For the winter/spring challenge, my color palette was olive and black. For this one, I’m going to use rust and navy:

work from home sewing challenge color palette

Here’s my sewing plan:

  1. Top #1: self-drafted woven tank with a tie in rust-colored rayon.
  2. Top #2: Vogue 1027 wrap top (the pattern is for a dress, but I’m cropping it at my hip) in a cotton jersey
  3. Top #3: Vogue 9187 in a print rayon crepe
  4. Bottom #1: Tesutti Evie bias cut skirt in the same rust colored rayon as the first top
  5. Bottom #2: self-drafted cropped pants/culottes in navy linen.
  6. Topper: Vogue 7975 in a navy cotton jacquard.

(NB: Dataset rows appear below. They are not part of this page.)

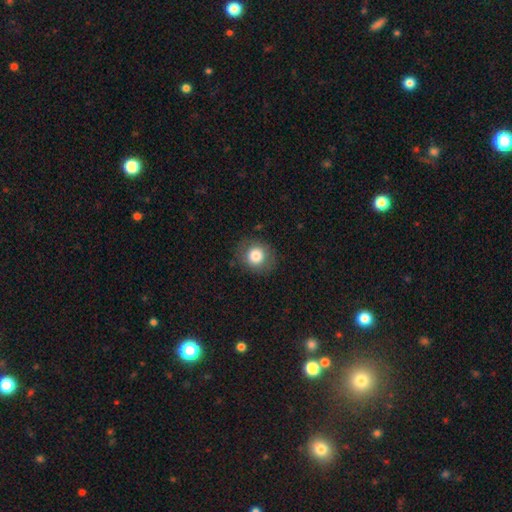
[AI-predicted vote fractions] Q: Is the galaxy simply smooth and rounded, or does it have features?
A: smooth — 81%.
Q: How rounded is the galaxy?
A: round — 85%.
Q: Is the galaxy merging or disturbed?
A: none — 84%.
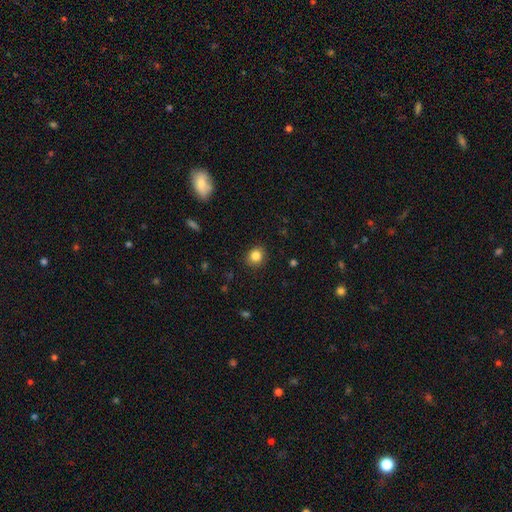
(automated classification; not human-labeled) Morphology: type=smooth (84%); roundness=round (81%); merging=none (90%).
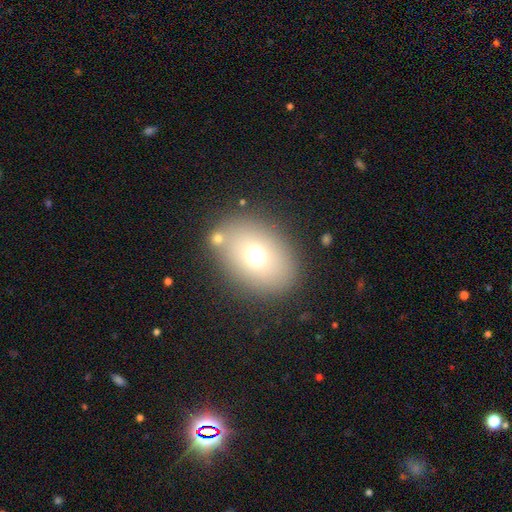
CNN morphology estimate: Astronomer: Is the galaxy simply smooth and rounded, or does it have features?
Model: smooth — 68%.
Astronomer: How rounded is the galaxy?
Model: in between — 67%.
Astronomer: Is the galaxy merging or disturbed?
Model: none — 79%.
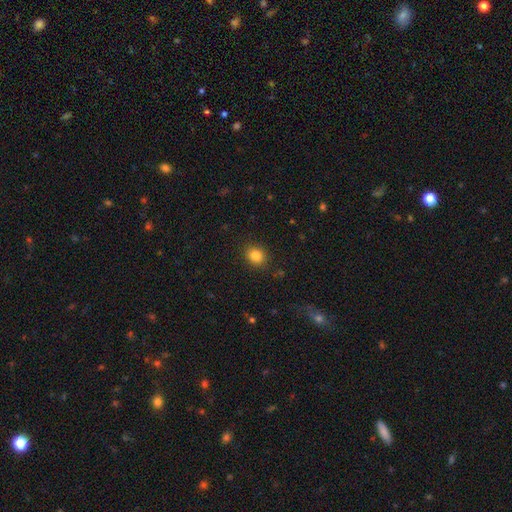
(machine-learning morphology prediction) This appears to be a smooth galaxy with no disk features (84%) that is round (63%). Merging: none (88%).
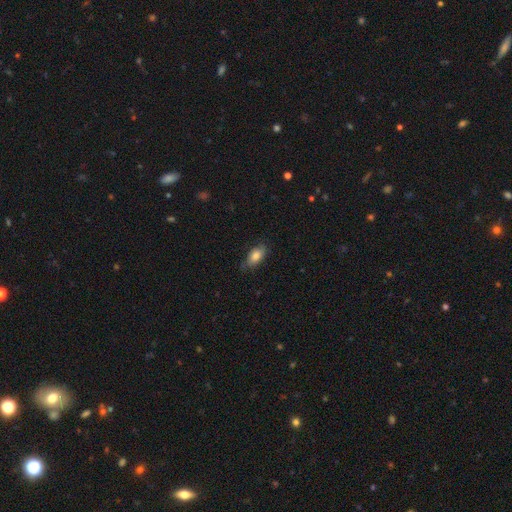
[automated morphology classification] A smooth galaxy with no disk features (76%) that is in between round and cigar-shaped (88%). Merging: none (69%).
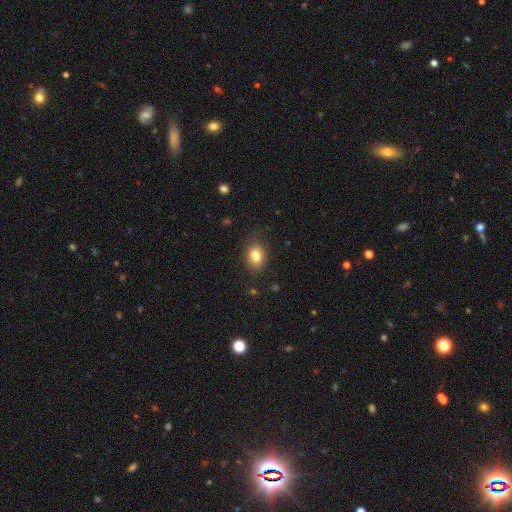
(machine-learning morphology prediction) Overall: smooth (82%). How rounded: in between (72%). Merging: none (81%).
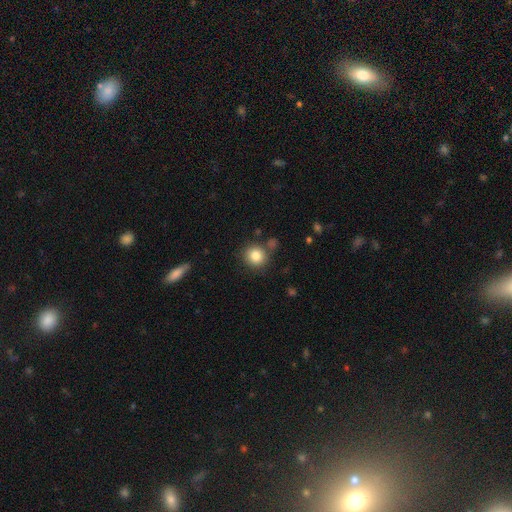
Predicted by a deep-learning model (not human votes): This appears to be a smooth galaxy with no disk features (84%) that is round (88%). Merging: none (80%).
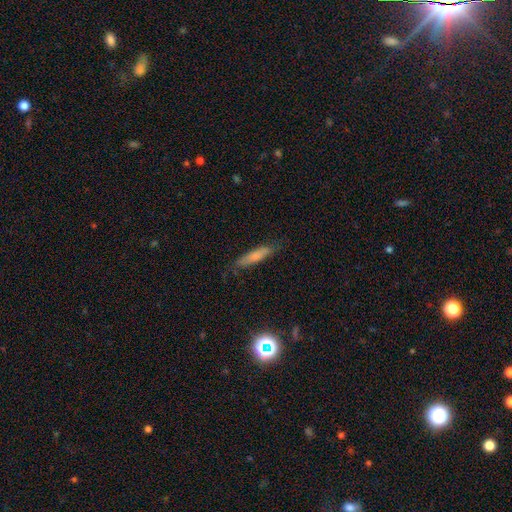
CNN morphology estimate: smooth-or-featured: smooth: 70% | featured or disk: 21% | star or artifact: 9%
  how-rounded: cigar-shaped: 83% | in between: 15% | round: 2%
  merging: none: 78% | minor disturbance: 17% | major disturbance: 4% | merger: 1%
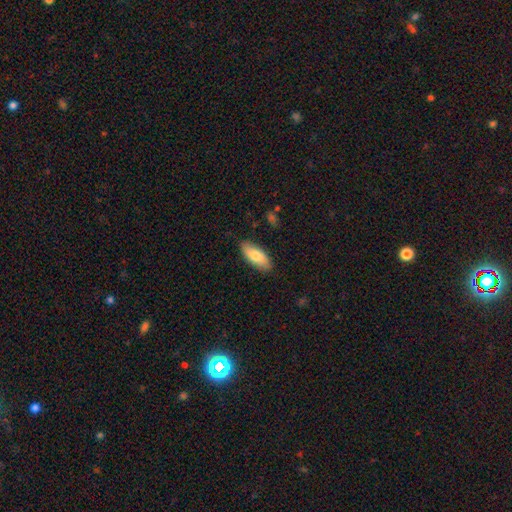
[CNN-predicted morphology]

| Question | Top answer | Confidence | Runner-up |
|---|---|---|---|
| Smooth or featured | smooth | 78% | featured or disk (17%) |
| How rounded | in between | 82% | cigar-shaped (16%) |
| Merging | none | 85% | minor disturbance (12%) |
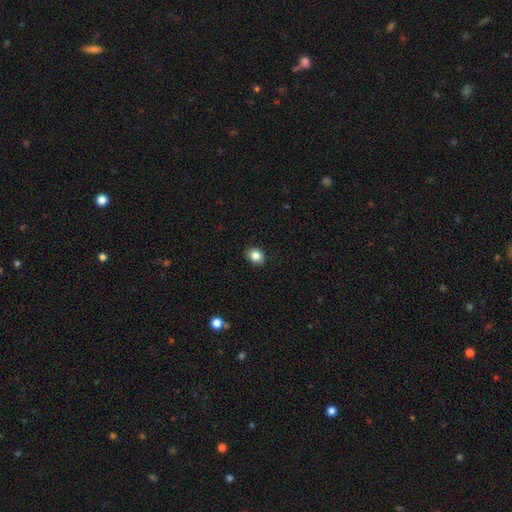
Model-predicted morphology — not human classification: type=smooth (85%); roundness=round (51%); merging=none (90%).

The challenge runs from Sept 1 to Oct 31, so I’ll hopefully be back to report on my progress before then.

Lastly if, like me, you enjoy seeing how and what other people plan for sewing a capsule wardrobe, there’s another challenge running at the same time called #mybodymodel3x3. It’s a drawing challenge to design a capsule wardrobe using paper doll cut-outs of 9 garments: 3 tops, 3 bottoms and 3 layers.